Kostenverhaal onteigening: exploitatieplan

53.7.    VDH acht het kostenverhaal voor onteigeningen niet toelaatbaar. Zij stelt dat in de exploitatieopzet bij de post inbrengwaarde ten onrechte een voorziening van € 1.1000.000 voor onteigening is opgenomen. Zij voert aan dat ingevolge artikel 6.13, vijfde lid, van de Wro, indien geen sprake is van onteigening, de inbrengwaarde van gronden dient te worden vastgesteld met overeenkomstige toepassing van de artikelen 40b tot en met 40f van de onteigeningswet. VDH wijst erop dat tenzij reeds is onteigend, of wanneer aannemelijk is dat onteigend zal worden, dan wel gronden op onteigeningsbasis zijn of worden verworven, de inbrengwaarde gelijk is aan de volledige schadeloosstelling. Nu dit niet het geval is, had de raad geen voorziening voor onteigening mogen opnemen. Dat dit toch is gebeurd, is volgens haar in strijd met artikel 6.13, vijfde lid, van de Wro.

53.8.    De raad stelt dat VDH terecht stelt dat bij de bepaling van inbrengwaarden geen rekening gehouden mag worden met een schadeloosstelling. Dat is dan ook niet gebeurd door de taxateur. Wel houdt de gemeente er rekening mee dat er voor een beperkt aantal percelen sprake zal zijn van onteigening. Daarom is in de exploitatieopzet een extra voorziening voor onteigeningen opgenomen. Het is volgens de raad aannemelijk dat kosten moeten worden gemaakt voor de verwerving en eventueel onteigening van gronden. Voor die kosten is een stelpost opgenomen van € 1.100.000,–. Daarbij kan worden gedacht aan kosten voor taxateurs, verwervers en (rechtbank)deskundigen. Dit bedrag acht de raad een redelijke inschatting gezien het aantal eigenaars in het exploitatiegebied.

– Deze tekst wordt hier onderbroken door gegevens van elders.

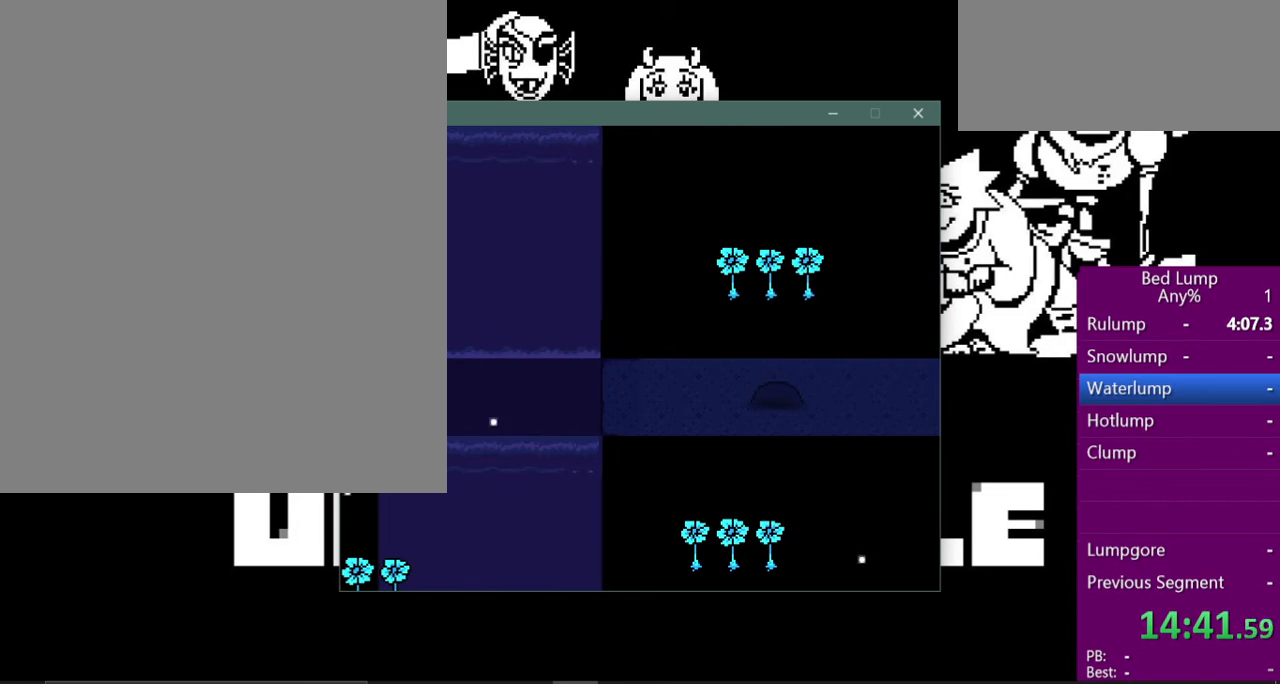
{"keys": ["right", "x"], "events": []}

53.9.    De Afdeling stelt vast dat niet in geschil is dat in dit geval bij de bepaling van de inbrengwaarden geen rekening mocht worden gehouden met onteigeningen en ter zake te betalen schadeloosstellingen. Derhalve moeten op grond van artikel 6.13, vijde lid, van de Wro, de inbrengwaarden worden vastgesteld met overeenkomstige toepassing van de artikelen 40b tot en met 40f van de onteigeningswet.

In dat licht bezien acht de Afdeling het in stijd met de systematiek van de Wro om onder de kostenpost verwerving als opgenomen in de kosten exploitatieopzet wel een voorziening voor onteigeningen op te nemen.

Het betoog slaagt.

ABRS 19-09/18 inzake Westland – bestemmingsplan Honderdland (ECLI:NL:RVS:2018:3063)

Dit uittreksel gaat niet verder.